I’ve written about a lot of research (for example, Daniel Pink’s book “Drive”), and my own practical experience, that shows that bribes are effective in increasing activity requiring little cognitive effort, but in effective in generating action requiring higher-order thinking skills.

I have many related posts in My Best Posts On “Motivating” Students, and write extensively about it in my upcoming book, Helping Students Motivate Themselves: Practical Answers To Classroom Challenges.

Today, The Guardian ran an article headlined Yes, bonuses do work – but for fruit-pickers, not City bankers, which provides more evidence for this perspective. Here’s an excerpt talking about a study from the Federal Reserve Bank of Boston:

When it came to the simple chore of hitting computer keys, bonuses worked a treat: the more cash on offer, the faster the undergraduates tapped. On the more complex task of doing maths, however, incentives served to worsen performance. “Tasks that involve only effort are likely to benefit from increased incentives,” wrote the economists. “While for tasks that include a cognitive component, there seems to be a level of incentive beyond which further increases can have detrimental effects on performance.”
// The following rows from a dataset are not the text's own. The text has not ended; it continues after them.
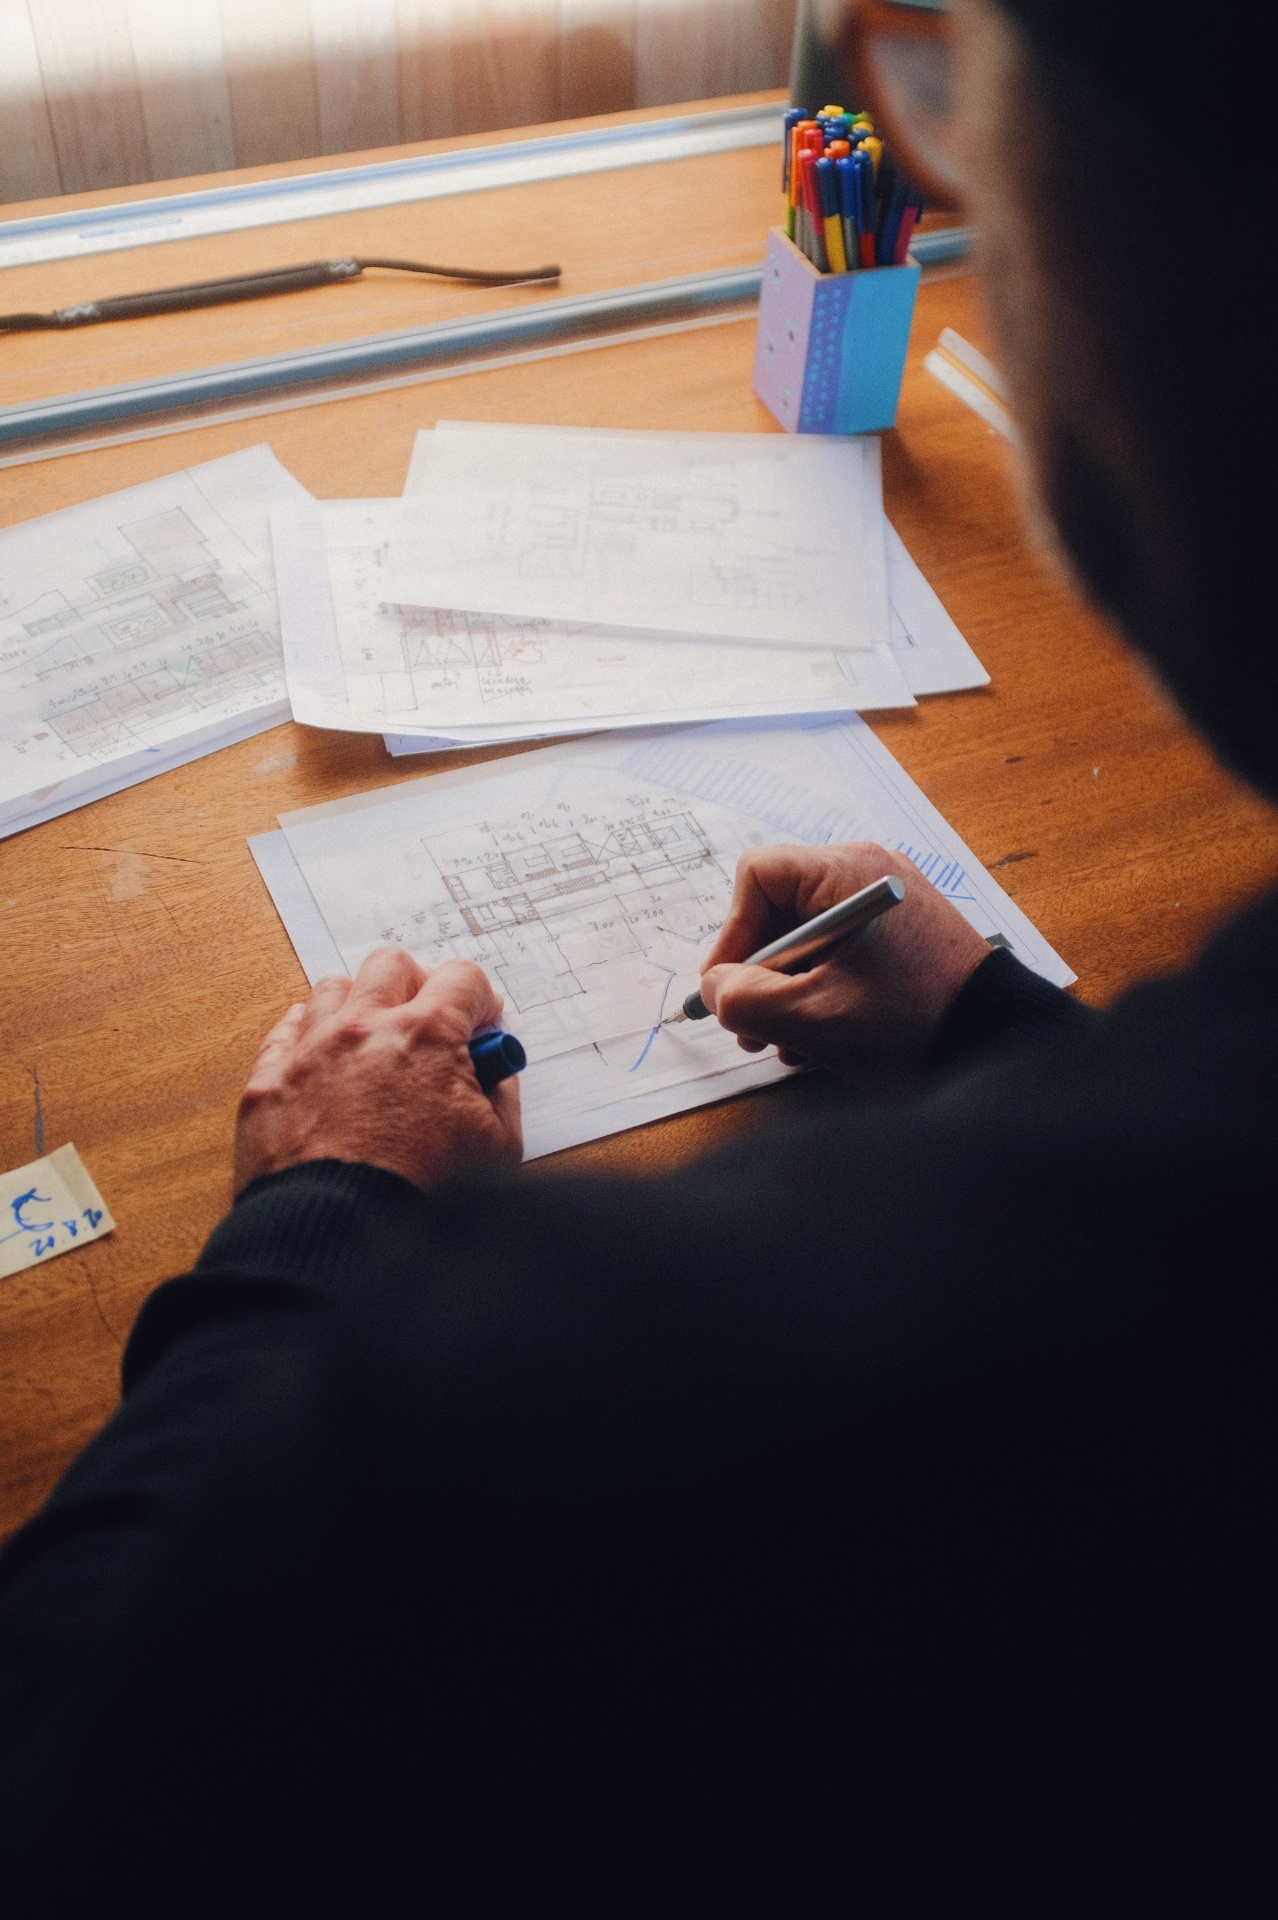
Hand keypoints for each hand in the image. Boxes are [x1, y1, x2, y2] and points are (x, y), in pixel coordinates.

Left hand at [234, 948, 522, 1193]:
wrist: (338, 1244)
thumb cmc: (420, 1199)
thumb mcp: (498, 1150)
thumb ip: (502, 1095)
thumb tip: (495, 1071)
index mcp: (427, 1036)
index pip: (463, 977)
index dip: (480, 1000)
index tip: (480, 1025)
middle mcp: (364, 1028)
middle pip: (392, 965)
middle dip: (417, 986)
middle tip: (428, 1025)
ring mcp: (309, 1051)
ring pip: (333, 989)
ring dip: (359, 1007)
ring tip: (372, 1047)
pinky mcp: (268, 1082)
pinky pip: (286, 1029)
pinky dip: (309, 1036)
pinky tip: (326, 1063)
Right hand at [698, 844, 990, 1074]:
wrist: (1000, 1045)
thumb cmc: (916, 1025)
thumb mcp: (813, 1019)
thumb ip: (745, 1000)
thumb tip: (714, 989)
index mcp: (849, 874)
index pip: (758, 876)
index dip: (732, 934)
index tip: (729, 988)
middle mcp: (869, 874)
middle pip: (779, 908)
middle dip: (759, 973)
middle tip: (752, 1026)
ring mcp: (887, 903)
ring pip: (806, 936)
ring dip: (786, 990)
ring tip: (788, 1041)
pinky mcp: (901, 933)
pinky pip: (839, 950)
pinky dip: (820, 988)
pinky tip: (822, 1034)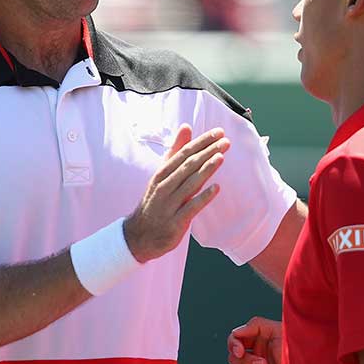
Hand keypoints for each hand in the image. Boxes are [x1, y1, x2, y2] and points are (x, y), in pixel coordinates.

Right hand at [124, 125, 228, 261]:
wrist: (139, 236)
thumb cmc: (155, 201)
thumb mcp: (162, 174)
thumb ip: (175, 151)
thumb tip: (186, 127)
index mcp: (161, 174)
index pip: (183, 153)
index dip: (201, 142)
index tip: (218, 132)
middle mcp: (164, 187)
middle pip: (188, 166)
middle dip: (207, 152)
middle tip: (225, 141)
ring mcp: (169, 205)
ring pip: (189, 184)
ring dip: (206, 170)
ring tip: (221, 157)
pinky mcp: (175, 222)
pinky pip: (191, 207)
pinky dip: (203, 197)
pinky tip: (216, 188)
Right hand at [227, 317, 281, 363]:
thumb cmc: (299, 354)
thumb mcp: (279, 332)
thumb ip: (256, 325)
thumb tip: (236, 332)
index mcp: (259, 342)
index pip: (234, 339)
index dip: (233, 344)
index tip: (240, 350)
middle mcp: (254, 358)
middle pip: (232, 357)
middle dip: (246, 361)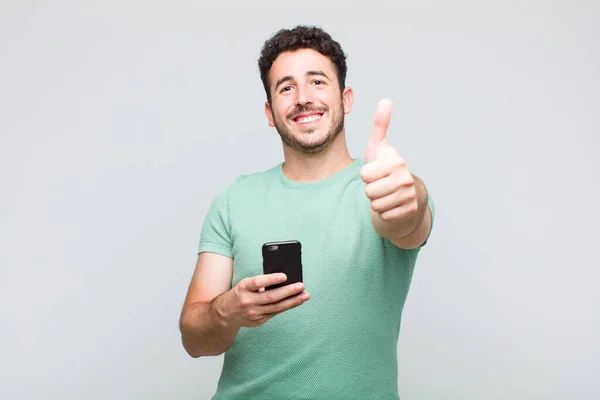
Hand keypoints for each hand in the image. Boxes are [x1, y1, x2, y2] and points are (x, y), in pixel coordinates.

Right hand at [217, 273, 309, 327]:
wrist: (225, 313)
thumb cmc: (240, 293)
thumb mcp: (245, 284)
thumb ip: (261, 283)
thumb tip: (283, 280)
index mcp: (243, 287)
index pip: (258, 282)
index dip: (271, 279)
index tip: (285, 276)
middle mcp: (247, 301)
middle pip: (271, 297)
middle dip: (289, 291)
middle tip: (302, 286)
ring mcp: (253, 313)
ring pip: (276, 307)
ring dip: (293, 301)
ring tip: (305, 295)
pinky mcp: (258, 321)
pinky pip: (275, 313)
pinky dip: (286, 307)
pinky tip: (295, 302)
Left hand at [360, 99, 418, 221]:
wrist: (405, 195)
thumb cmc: (386, 169)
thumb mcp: (380, 148)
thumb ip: (380, 125)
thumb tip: (386, 100)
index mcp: (396, 161)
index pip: (364, 174)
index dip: (366, 175)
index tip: (375, 172)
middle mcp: (406, 178)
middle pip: (369, 191)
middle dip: (371, 190)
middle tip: (380, 185)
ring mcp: (409, 195)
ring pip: (375, 204)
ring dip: (377, 202)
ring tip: (385, 194)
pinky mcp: (409, 211)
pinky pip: (383, 216)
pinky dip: (384, 213)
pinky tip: (392, 205)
In other words, bonuses can spur workers on to do basic mechanical tasks faster and better – clearing a field of fruit before it goes rotten, say, or scanning in multi-packs of Andrex in busy supermarkets. But on more complex tasks, any sum beyond a paltry one is counter-productive.

When will more teachers realize it doesn’t work in the classroom over the long-term (though, as my posts on the previously-mentioned “The Best…” list and my book point out, sometimes temporary incentives for basic behavioral changes are necessary), and when will some “school reform” advocates learn merit pay won’t work for teachers, either?